From 1992 to 2008, the Department of Housing and Urban Development enforced the housing goals for these companies, while the Office of Federal Housing Enterprise Oversight monitored their financial health.

Unsurprisingly, HUD over the years continued to push Fannie and Freddie to take on ever more risk, without regard to their financial health. The result has been a taxpayer-funded bailout of these companies that will cost in the hundreds of billions.

Even Sen. Dodd and Rep. Barney Frank, chairman of the House Financial Services Committee, recognized the dangers in having these functions separate.

In 2008, Dodd and Frank authored legislation that combined these previously separate functions into a new regulator for Fannie and Freddie. Oddly enough, Dodd and Frank are now at the forefront of pushing for these functions to be separated in the case of banks.

Advocates for separating prudential regulation from consumer protection for banks should explain why they support the opposite framework for Fannie and Freddie.

Perhaps this inconsistency is explained by the special treatment Fannie and Freddie always seem to receive. Despite all the benefits of a consumer finance agency, as promised by its promoters, both Fannie and Freddie are explicitly exempted from the agency’s oversight.

As if that is not bad enough, Wall Street is also exempt from this new agency.
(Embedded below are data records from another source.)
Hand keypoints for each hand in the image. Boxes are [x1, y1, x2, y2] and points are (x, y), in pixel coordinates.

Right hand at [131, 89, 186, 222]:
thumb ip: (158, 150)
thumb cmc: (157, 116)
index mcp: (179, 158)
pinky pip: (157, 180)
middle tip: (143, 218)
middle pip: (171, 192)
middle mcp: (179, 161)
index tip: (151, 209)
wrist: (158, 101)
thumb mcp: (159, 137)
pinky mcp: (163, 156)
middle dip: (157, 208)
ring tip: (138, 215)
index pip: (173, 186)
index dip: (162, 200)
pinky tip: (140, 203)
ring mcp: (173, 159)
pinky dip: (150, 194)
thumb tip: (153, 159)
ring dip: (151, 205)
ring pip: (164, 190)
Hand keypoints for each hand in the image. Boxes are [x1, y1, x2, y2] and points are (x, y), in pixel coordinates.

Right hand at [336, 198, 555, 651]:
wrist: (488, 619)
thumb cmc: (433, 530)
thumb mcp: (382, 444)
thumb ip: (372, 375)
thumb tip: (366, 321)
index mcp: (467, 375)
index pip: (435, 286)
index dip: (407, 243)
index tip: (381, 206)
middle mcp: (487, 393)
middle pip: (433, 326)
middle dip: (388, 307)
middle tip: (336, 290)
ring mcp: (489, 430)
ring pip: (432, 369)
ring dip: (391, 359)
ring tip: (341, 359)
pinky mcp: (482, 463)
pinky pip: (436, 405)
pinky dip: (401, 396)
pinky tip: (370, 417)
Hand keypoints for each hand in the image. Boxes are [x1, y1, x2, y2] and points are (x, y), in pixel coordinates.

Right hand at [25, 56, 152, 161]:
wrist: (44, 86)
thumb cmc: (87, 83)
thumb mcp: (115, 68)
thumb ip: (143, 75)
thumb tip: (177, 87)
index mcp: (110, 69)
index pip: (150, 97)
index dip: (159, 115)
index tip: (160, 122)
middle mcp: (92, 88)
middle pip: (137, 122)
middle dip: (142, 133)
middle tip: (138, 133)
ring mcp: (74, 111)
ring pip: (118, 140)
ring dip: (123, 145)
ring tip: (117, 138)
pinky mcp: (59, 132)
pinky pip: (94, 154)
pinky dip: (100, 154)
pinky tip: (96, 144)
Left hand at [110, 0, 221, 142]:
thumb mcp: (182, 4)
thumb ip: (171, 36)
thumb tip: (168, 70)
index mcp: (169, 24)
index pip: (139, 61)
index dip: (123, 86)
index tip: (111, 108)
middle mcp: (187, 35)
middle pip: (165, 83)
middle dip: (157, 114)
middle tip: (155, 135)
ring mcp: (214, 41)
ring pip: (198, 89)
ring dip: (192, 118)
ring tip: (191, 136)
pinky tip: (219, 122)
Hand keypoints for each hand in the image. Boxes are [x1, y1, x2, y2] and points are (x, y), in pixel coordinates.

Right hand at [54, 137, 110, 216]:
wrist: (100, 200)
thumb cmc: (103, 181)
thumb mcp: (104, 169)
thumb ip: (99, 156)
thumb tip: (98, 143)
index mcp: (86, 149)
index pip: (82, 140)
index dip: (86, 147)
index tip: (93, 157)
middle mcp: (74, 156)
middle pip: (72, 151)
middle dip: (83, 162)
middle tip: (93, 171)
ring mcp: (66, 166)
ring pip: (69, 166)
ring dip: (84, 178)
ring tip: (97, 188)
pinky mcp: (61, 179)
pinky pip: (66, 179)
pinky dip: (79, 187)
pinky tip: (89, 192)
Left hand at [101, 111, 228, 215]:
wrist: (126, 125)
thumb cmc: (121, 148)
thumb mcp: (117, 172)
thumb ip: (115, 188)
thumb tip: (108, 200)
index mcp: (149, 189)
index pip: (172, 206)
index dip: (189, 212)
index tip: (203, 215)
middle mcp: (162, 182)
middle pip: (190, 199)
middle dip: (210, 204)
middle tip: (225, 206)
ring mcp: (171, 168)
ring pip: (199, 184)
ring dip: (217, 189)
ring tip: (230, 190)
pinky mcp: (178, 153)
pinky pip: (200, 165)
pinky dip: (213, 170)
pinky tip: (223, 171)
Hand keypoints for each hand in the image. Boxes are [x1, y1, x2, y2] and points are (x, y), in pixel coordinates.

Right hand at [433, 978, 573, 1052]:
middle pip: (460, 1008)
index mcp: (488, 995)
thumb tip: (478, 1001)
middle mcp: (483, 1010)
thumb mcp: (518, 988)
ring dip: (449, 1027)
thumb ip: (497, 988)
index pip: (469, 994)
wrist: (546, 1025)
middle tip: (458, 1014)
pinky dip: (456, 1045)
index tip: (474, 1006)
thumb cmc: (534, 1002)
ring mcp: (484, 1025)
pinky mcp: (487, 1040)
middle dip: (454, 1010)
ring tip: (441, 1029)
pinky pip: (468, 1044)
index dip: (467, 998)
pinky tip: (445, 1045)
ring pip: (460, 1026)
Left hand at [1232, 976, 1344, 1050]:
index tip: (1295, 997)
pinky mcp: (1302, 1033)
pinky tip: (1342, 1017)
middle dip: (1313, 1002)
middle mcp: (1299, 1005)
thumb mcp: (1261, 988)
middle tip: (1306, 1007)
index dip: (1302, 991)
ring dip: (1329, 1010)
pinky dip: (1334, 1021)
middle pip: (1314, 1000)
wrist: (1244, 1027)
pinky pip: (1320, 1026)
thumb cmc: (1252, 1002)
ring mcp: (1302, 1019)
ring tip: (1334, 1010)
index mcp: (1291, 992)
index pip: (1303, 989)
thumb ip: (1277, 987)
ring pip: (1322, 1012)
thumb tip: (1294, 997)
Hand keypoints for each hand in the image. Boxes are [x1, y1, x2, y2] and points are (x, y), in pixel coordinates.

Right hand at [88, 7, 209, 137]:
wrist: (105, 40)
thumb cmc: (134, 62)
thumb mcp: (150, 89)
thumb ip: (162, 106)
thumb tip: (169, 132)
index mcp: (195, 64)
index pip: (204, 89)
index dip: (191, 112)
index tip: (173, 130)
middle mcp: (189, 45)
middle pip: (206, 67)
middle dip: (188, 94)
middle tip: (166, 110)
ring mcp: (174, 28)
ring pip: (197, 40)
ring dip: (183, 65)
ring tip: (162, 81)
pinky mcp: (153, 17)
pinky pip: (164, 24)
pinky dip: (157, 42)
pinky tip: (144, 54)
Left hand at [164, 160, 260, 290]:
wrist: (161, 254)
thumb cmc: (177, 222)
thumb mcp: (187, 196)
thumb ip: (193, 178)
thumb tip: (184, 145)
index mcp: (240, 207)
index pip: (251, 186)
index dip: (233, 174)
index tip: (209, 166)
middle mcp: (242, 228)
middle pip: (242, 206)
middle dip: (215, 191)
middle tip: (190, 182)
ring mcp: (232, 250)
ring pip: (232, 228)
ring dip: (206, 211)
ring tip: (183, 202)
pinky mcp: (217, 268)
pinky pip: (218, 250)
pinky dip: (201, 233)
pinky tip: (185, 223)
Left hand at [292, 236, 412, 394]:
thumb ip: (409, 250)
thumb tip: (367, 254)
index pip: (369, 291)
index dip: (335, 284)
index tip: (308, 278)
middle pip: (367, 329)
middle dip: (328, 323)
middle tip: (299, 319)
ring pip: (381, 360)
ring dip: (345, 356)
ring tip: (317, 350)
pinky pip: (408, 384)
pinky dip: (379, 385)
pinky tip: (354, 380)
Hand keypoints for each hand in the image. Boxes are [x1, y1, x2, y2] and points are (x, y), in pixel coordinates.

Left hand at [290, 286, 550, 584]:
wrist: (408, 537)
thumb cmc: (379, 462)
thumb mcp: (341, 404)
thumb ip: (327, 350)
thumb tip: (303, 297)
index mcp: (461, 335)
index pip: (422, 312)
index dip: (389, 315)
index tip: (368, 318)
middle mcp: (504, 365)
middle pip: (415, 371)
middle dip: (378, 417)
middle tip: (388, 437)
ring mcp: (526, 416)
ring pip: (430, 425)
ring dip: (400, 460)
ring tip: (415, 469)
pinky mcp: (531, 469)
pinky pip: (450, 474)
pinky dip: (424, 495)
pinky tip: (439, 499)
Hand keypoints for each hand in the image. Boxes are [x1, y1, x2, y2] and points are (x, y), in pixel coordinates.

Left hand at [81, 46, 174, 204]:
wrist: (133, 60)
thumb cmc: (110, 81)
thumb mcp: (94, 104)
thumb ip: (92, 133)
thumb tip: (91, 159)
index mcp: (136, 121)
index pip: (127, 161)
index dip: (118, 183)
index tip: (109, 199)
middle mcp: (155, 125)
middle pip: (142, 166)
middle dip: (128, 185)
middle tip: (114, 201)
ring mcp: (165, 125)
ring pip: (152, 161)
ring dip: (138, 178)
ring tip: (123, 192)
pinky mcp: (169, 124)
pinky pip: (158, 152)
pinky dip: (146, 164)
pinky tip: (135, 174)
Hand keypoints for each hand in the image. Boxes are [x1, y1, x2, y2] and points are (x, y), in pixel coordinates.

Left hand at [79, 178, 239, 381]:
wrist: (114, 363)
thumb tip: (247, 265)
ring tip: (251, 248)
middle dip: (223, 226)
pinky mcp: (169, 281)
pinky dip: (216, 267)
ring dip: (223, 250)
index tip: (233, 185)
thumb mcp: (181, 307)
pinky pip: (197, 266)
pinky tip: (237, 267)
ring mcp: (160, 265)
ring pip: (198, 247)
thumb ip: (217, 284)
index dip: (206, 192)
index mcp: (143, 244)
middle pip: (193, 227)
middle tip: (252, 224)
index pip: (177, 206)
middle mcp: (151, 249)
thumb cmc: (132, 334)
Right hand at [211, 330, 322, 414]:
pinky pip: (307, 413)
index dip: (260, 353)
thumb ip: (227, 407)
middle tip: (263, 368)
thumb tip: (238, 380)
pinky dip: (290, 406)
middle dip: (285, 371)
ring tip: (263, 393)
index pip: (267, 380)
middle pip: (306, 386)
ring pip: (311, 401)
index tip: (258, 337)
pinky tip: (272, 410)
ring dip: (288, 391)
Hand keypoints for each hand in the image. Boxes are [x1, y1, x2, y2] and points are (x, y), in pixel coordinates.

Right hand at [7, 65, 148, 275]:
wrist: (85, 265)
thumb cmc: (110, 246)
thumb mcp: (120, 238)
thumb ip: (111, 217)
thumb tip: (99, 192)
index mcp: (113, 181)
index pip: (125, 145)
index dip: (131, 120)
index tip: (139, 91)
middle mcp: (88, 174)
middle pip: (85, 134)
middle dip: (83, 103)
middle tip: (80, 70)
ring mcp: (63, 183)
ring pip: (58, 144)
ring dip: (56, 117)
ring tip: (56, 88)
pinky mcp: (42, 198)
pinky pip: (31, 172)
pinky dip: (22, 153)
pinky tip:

Oversight of Wall Street will remain at the Securities and Exchange Commission, an agency plagued by failure.

Nor do the special exemptions end there. All the cheerleaders of the housing bubble, the real estate agents and homebuilders, who promised housing as a guaranteed investment, are also exempt. Almost everyone who had anything to do with the financial crisis will not be covered by this new consumer protection agency.

But then the intention of this new agency is not to prevent future financial crises, or to protect the taxpayer. The intention of the agency is to expand the reach of the trial bar and federal regulators over financial products offered by non-banks, such as check cashiers and payday lenders.

Whatever one’s opinion as to the value of these nonbank financial companies, we can generally agree that they weren’t behind the financial crisis. In addition, these entities are already covered by the Federal Trade Commission’s authority to eliminate unfair and deceptive practices.

Unfortunately, efforts to create a new consumer finance agency distract from fixing the real flaws in our financial system. Washington should abandon this effort at rewarding special interests in the trial bar and focus its efforts on protecting the taxpayer.

Rather than moving so-called consumer protections, such as CRA, to a new regulator, Congress should repeal outright government efforts to push risky lending.

‘Mark A. Calabria is director of financial regulation studies at the Cato Institute.’